Хотя важные политические проблемы в дневник не заносятся, всё же в октябре 1964 года отцом сделана следующая запись: «От Хрущёва избавились. Свалился. Может, теперь разрешат держать скот».
Этот правитель с плафонообразной головой нанёс немалый ущерб всей стране, в частности татарскому народу. Многие деревни, по-младенчески привольно раскинувшиеся на лоне природы, с крепким хозяйством и высокими нравственными устоями, бывшие опорой нации, попали под клеймо «бесперспективных» и были уничтожены. Эта недальновидная политика привела почти к полному прекращению развития крестьянского хозяйства. Молодёжь толпами стала уезжать из деревень на городские стройки, в этих деревнях закрылись начальные и семилетние школы. А в десятилетках больших деревень обучение велось только по-русски. До сих пор мы расхлёбываем кашу, заваренную в те годы. Так что отцовская радость вполне понятна. В эти же дни в дневнике отца сделана одна странная запись: «Стоит ли отстраивать конюшню, если лошадь уже сдохла?» Что он хотел сказать этим ёмким предложением? Не остаются ли до сих пор конюшни без лошадей? В памяти осталось ещё одно выражение из дневника: «Можно ли наказывать ребёнка за то, что он просит есть?»
Взрослые мужчины, занимавшиеся «писательством», казались нам тратящими время на пустяки.

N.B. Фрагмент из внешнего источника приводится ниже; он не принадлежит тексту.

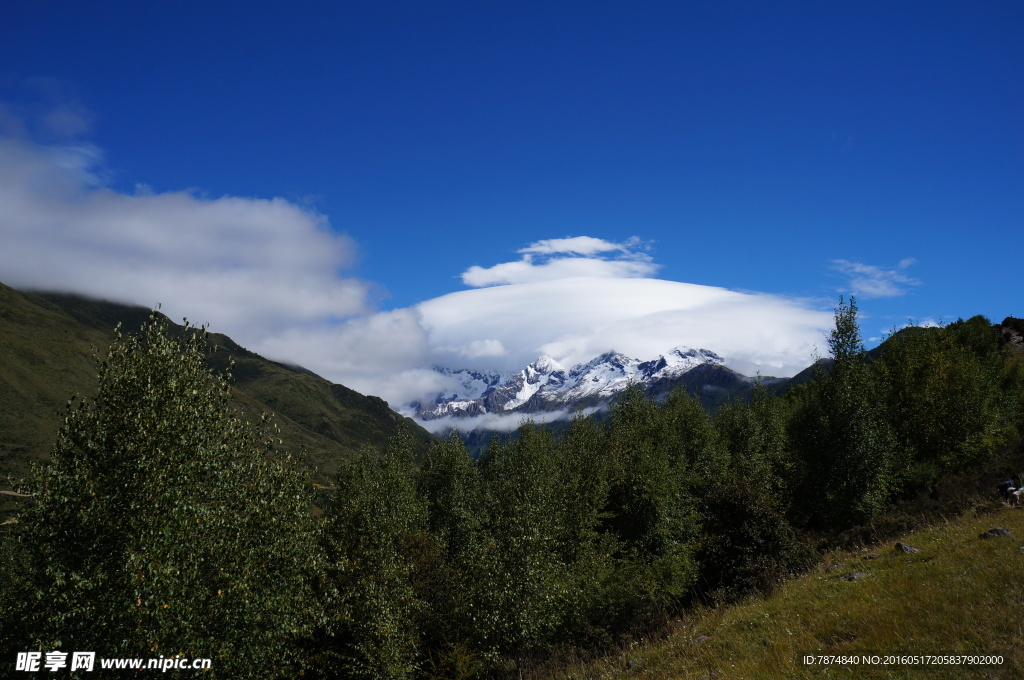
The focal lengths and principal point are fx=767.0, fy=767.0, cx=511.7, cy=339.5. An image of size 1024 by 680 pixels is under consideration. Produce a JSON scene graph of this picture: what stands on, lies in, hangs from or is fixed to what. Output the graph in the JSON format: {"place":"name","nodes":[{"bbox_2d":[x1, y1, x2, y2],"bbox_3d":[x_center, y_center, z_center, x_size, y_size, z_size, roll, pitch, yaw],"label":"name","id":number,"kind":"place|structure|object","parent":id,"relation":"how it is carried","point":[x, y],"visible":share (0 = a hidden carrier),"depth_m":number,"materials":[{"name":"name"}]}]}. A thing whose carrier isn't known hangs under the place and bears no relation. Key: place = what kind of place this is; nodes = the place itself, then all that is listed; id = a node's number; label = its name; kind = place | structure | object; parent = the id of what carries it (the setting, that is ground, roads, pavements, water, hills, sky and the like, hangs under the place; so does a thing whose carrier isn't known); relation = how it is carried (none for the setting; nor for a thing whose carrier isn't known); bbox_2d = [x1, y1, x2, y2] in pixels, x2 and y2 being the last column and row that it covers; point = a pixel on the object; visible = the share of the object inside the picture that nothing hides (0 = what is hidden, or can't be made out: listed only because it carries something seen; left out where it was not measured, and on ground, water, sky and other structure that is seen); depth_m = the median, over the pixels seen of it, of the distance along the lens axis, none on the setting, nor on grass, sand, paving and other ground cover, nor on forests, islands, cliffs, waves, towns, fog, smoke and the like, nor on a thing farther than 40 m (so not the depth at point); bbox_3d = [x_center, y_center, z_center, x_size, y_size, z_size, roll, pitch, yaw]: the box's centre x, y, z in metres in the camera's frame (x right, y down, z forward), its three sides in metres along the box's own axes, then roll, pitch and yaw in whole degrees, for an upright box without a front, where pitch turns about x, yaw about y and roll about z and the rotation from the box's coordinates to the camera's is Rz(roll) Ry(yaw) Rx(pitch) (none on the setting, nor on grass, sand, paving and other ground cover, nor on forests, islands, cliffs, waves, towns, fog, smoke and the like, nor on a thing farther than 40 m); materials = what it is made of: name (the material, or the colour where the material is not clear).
{"place":"outdoors","nodes":[
{"label":"outdoors","id":0,"kind":"place"},
{"bbox_2d":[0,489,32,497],"label":"dirt path","id":1,"kind":"structure","parent":0,"point":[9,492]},
{"bbox_2d":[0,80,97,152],"label":"cloud","id":2,"kind":"structure","parent":0,"point":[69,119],"materials":[{"name":"white"}]},
{"bbox_2d":[0,129,387,364],"label":"cloud","id":3,"kind":"structure","parent":0,"point":[41,268],"materials":[{"name":"white"}]},
{"bbox_2d":[0,283,443,496],"label":"hill","id":4,"kind":"structure","parent":0,"point":[59,316],"materials":[{"name":"green plant"}]},
{"bbox_2d":[409,404,608,435],"label":"cloud","id":5,"kind":"structure","parent":0,"point":[546,419],"materials":[{"name":"white"}]},
{"bbox_2d":[0,0,1023,370],"label":"sky","id":6,"kind":"structure","parent":0,"point":[499,2],"materials":[{"name":"blue"}]},
{"bbox_2d":[459,236,658,287],"label":"cloud","id":7,"kind":"structure","parent":0,"point":[574,240],"materials":[{"name":"white"}]},
{"bbox_2d":[406,345,760,449],"label":"snowy mountain","id":8,"kind":"structure","parent":0,"point":[704,351],"materials":[{"name":"white snow"}]},
{"bbox_2d":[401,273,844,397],"label":"cloud","id":9,"kind":"structure","parent":0,"point":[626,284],"materials":[{"name":"white"}]},
{"bbox_2d":[541,492,1023,679],"label":"grassy slope","id":10,"kind":"structure","parent":0,"point":[1018,569],"materials":[{"name":"green plant"}]},
{"bbox_2d":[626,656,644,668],"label":"rock","id":11,"kind":"object","parent":10,"relation":"on","point":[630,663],"visible":0.67,"depth_m":11.98,"materials":[{"name":"grey stone"}]},
{"bbox_2d":[690,634,709,644],"bbox_3d":[3.066,4.895,12.454,0.425,0.191,0.393,7,-10,-40],"label":"rock","id":12,"kind":"object","parent":10,"relation":"on","point":[702,637],"visible":0.53,"depth_m":12.41,"materials":[{"name":"grey stone"}]},
{"bbox_2d":[697,479,813,599],"bbox_3d":[5.483,4.755,17.738,3.084,3.013,3.346,0,-8,0],"label":"shrub","id":13,"kind":"object","parent":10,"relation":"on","point":[740,510],"visible":0.78,"depth_m":17.25,"materials":[{"name":"green plant"}]},
{"bbox_2d":[790,296,895,529],"bbox_3d":[9.669,2.397,22.470,3.048,7.541,3.167,-6,-10,37],"label":"tree","id":14,"kind":"object","parent":10,"relation":"on","point":[838,419],"visible":0.95,"depth_m":21.75,"materials":[{"name":"green plant"}]},
{"bbox_2d":[836,571,870,581],"bbox_3d":[6.210,4.309,13.947,0.611,0.191,0.556,4,-9,-24],"label":"rock","id":15,"kind":"object","parent":10,"relation":"on","point":[856,575],"visible":0.8,"depth_m":13.86,"materials":[{"name":"grey stone"}]},
{"bbox_2d":[861,552,881,559],"bbox_3d":[7.111,4.293,15.182,0.410,0.177,0.405,3,-9,-20],"label":"rock","id":16,"kind":"object","parent":10,"relation":"on","point":[872,556],"visible":0.94,"depth_m":15.11,"materials":[{"name":"grey stone"}]},
{"bbox_2d":[894,542,919,553],"bbox_3d":[7.767,4.119,15.075,0.475,0.246,0.487,2,-8,-16],"label":"rock","id":17,"kind":"object","parent":10,"relation":"on","point":[908,550],"visible":0.88,"depth_m":15.00,"materials":[{"name":"grey stone"}]},
{"bbox_2d":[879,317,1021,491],"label":"tree","id":18,"kind":"object","parent":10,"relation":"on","point":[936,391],"visible":0.85,"depth_m":24.80,"materials":[{"name":"green plant"}]},
{"bbox_2d":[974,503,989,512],"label":"rock","id":19,"kind":"object","parent":10,"relation":"on","point":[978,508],"visible":0.84,"depth_m":18.70,"materials":[{"name":"grey stone"}]},
{"bbox_2d":[979,527,1011,538],"bbox_3d":[9.249,3.701,14.599,0.536,0.257,0.498,0,-8,0],"label":"rock","id":20,"kind":"object","parent":10,"relation":"on","point":[1002,530],"visible":0.89,"depth_m":14.53,"materials":[{"name":"grey stone"}]},
{"bbox_2d":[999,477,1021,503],"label":"person","id":21,"kind":"object","parent":10,"relation":"on","point":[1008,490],"visible":0.92,"depth_m":19.56},
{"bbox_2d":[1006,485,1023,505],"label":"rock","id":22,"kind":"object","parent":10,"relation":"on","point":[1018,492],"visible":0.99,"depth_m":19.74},
{"bbox_2d":[830,258,920,297],"label":"cloud","id":23,"kind":"structure","parent":0,"point":[868,288],"materials":[{"name":"white"}]},
{"bbox_2d":[768,317,1022,394],"label":"hill","id":24,"kind":"structure","parent":0,"point":[806,371],"materials":[{"name":"green plant"}]},
{"bbox_2d":[999,316,1023,350],"label":"rock outcrop","id":25,"kind":"object","parent":24,"relation":"on","point":[1018,340],"visible":0.58,"materials":[{"name":"stone"}]},
{"bbox_2d":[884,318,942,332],"label":"cloud","id":26,"kind":"structure","parent":0,"point":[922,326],"materials":[{"name":"white"}]},
{"label":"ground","id":27,"kind":"structure","parent":0},
{"bbox_2d":[2,312,325,679],"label":"tree","id":28,"kind":"object","parent":27,"relation":"on","point":[219,593],"visible":0.99,"depth_m":9.08,"materials":[{"name":"green plant"}]},
{"bbox_2d":[317,430,434,679],"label":"tree","id":29,"kind":"object","parent":27,"relation":"on","point":[361,524],"visible":0.82,"depth_m":12.77,"materials":[{"name":"green plant"}]},
{"bbox_2d":[416,431,482,557],"bbox_3d":[-1.540,5.047,18.761,2.241,5.674,2.467,0,-8,0],"label":"tree","id":30,"kind":"object","parent":27,"relation":"on","point":[445,468],"visible":0.59,"depth_m":18.57,"materials":[{"name":"green plant"}]},
{"bbox_2d":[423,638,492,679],"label":"shrub","id":31,"kind":"object","parent":27,"relation":"on","point":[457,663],"visible":0.9,"depth_m":12.44,"materials":[{"name":"green plant"}]},
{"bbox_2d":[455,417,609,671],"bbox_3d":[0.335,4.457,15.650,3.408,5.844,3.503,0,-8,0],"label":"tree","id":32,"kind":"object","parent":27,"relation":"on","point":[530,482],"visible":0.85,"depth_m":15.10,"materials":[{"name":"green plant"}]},
{"bbox_2d":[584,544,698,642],"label":"shrub","id":33,"kind":"object","parent":27,"relation":"on","point":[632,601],"visible":0.7,"depth_m":15.20,"materials":[{"name":"green plant"}]},
{"bbox_2d":[598,384,711,599],"bbox_3d":[3.524,4.242,19.674,3.394,6.444,3.645,0,-8,0],"label":"tree","id":34,"kind":"object","parent":27,"relation":"on","point":[634,502],"visible":0.68,"depth_m":19.13,"materials":[{"name":"green plant"}]},
{"bbox_2d":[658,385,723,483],"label":"tree","id":35,"kind":"object","parent":27,"relation":"on","point":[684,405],"visible":0.45,"depth_m":26.22,"materials":[{"name":"green plant"}]},
{"bbox_2d":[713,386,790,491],"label":"tree","id":36,"kind":"object","parent":27,"relation":"on","point":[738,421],"visible":0.55,"depth_m":23.71,"materials":[{"name":"green plant"}]}
]}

Но, оказывается, не всякую жажду можно утолить просто водой. Человеку, в отличие от других живых существ, необходимо утолить духовную жажду, найти опору для умственной деятельности.
И всё же деревенские мужики думают в основном о детях, о земле, стараются обойти большую политику стороной. Именно этим и отличаются их дневники. Только представители интеллигенции время от времени делают смелые выпады в адрес московских властей в местной печати на своём родном языке, о существовании которого те, к кому они адресуются, даже не подозревают. Так что собака лает, караван идёт.
Однажды в Переделкино под Москвой, где я отдыхал в Доме творчества, на платформе, ожидая электричку, я услышал разговор двух солидных мужчин, говоривших хозяйским тоном и с видом полной осведомлённости.
– Нет, я не согласен, – говорил тот, что повыше, в зеленоватой стёганой куртке.
– Чем тебе не нравится Лебедь? – спрашивал второй, в коричневом полушубке.
Как я понял, речь шла об Александре Ивановиче Лебеде, положившем конец первому чеченскому кровопролитию и в настоящее время вступившем в борьбу за президентское кресло. Высокий оказался очень категоричным, строгим.
– Нет, я против того, чтобы выбрали Лебедя. Это слишком жёсткий генерал. У сторонников Куликова головы полетят.
– Полетят так полетят, все они одним миром мазаны… Ворон ворону глаз не выколет.
Тут, пыхтя и фыркая, подошла электричка. Всю дорогу я думал о подслушанном мной диалоге и восхищался «смелостью» собеседников. Ведь ещё совсем недавно мы не имели возможности так открыто, громко высказывать свои мысли о высокопоставленных чиновниках.
Человек – очень странное, необъяснимое существо. Он быстро привыкает к переменам, к потерям. Да и что же ему остаётся, «от судьбы не уйдёшь», – говорим мы. Раз умеем оценивать историю, прошлое, пережитое, значит, добрые дела ушедших, их мечты и надежды продолжают жить в нас.
Значит, и наш отец продолжает жить в нас, в его восьмерых детях. Видимо, в основе его размышлений о жизни, изложенных в дневнике, лежит эта самая идея преемственности поколений, продолжения рода человеческого.
Мама и её окружение
Наша семья, состоящая ровно из десяти человек – мамы, папы и восьмерых детей, ни по численности, ни по качеству, ничем не отличается от других семей села. Есть ячейки с большим количеством детей, но и не дотянувших до нашей тоже достаточно.